On my recent visit to Kota Bharu I was interested to visit the War Museum, housed in the former premises of a Mercantile Bank branch. This building was completed in July 1922. The branch was downstairs and the bank manager lived upstairs. The original room layout of the manager’s flat has been retained and it is easy to imagine that it must have been a spacious and elegant residence.
In the grounds of the Museum is another building which appears to date from the same period.
Perhaps this was accommodation for junior assistants working at the bank or quarters for domestic staff.
The sign over the Museum entrance says Bank Kerapu and the plaque outside says that Mercantile was known locally as Kerapu Bank in reference to the rough textured exterior of the building. Strange – my Malay dictionary (and Google Translate) says that the word kerapu means ‘grouper’ (the fish). Perhaps it means ‘rough’ in Kelantanese dialect.
I have a different theory for the origins of the word. In World War II the Japanese invasion first came ashore at Sabak beach a few kilometers from Kota Bharu. My theory is that a Japanese officer came to Mercantile Bank to cash his travellers cheques and was told to queue up like everyone else.
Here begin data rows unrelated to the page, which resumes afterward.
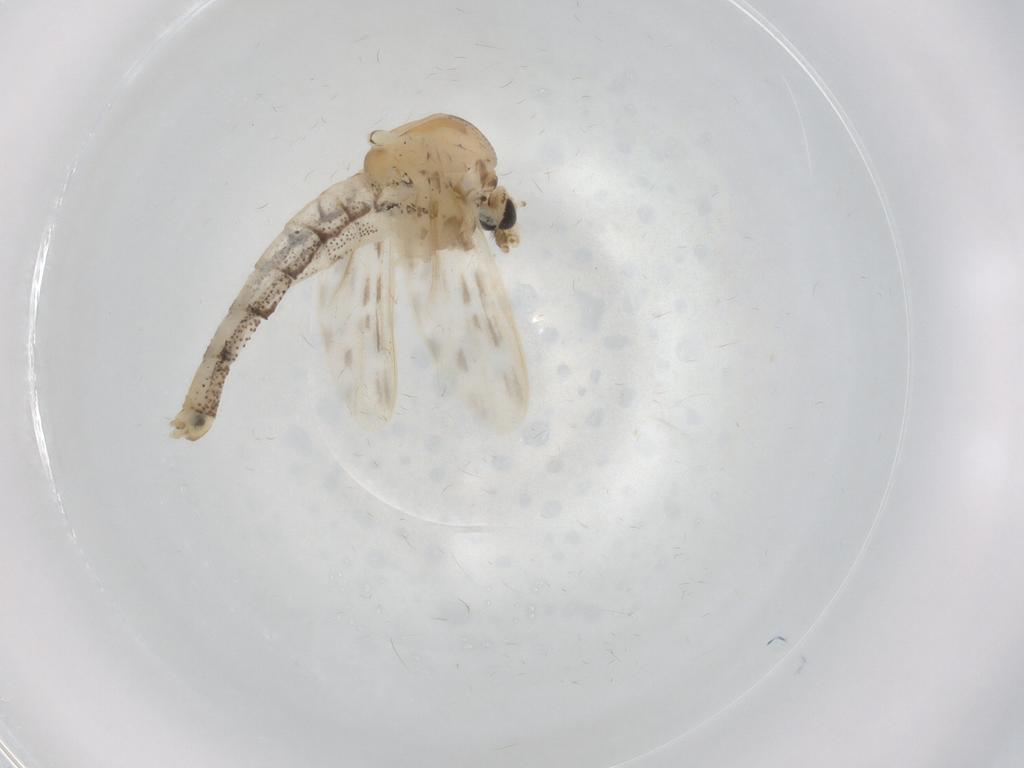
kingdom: Animalia
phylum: Arthropoda
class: Insecta
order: Diptera
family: Chaoboridae
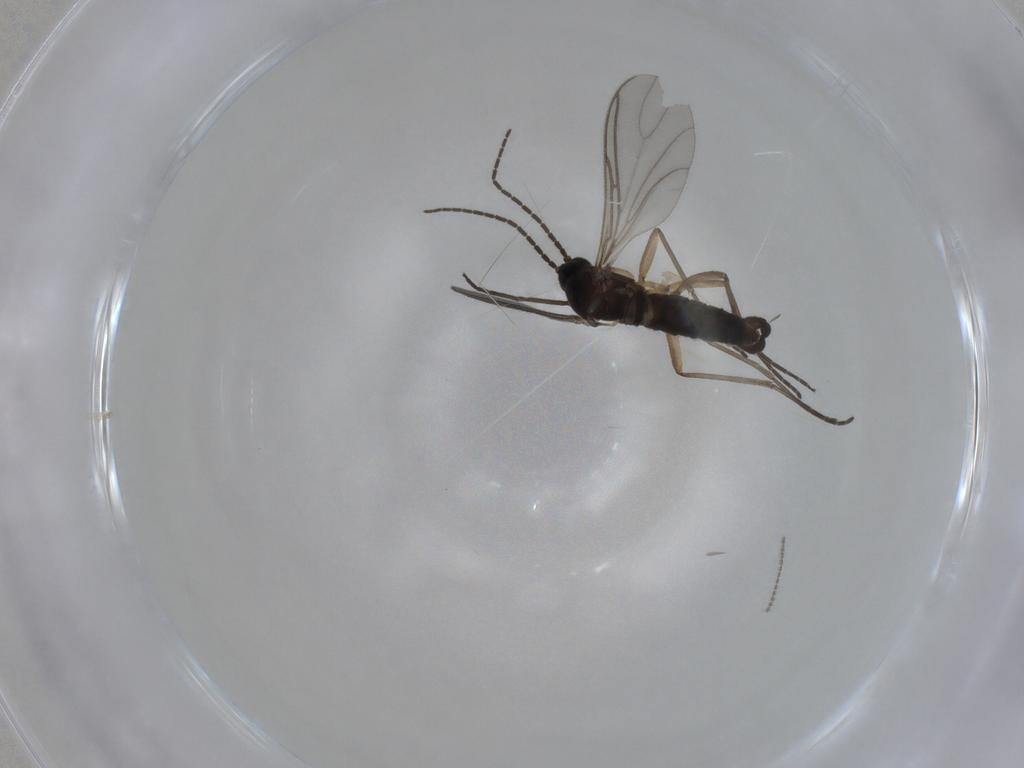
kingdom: Animalia
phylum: Arthropoda
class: Insecta
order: Diptera
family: Sciaridae
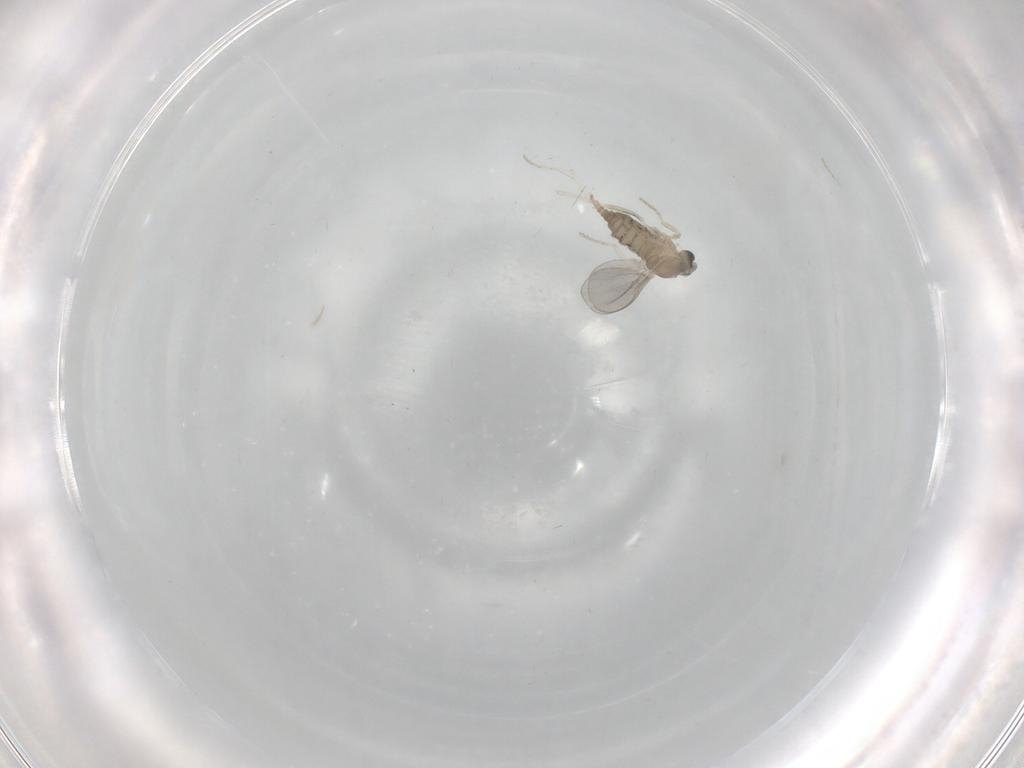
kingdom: Animalia
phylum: Arthropoda
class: Insecta
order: Diptera
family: Cecidomyiidae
He became angry and complained bitterly about the service. “This is a kerapu bank” he shouted. Just joking – I am sure that Mercantile Bank’s service was never kerapu.
More seriously the safes were converted to prison cells during the war and torture was carried out on the premises by the notorious Kempeitai, Japanese military police. After the war the building was used again as a bank. Mercantile Bank was taken over by The Hongkong and Shanghai Bank in 1959.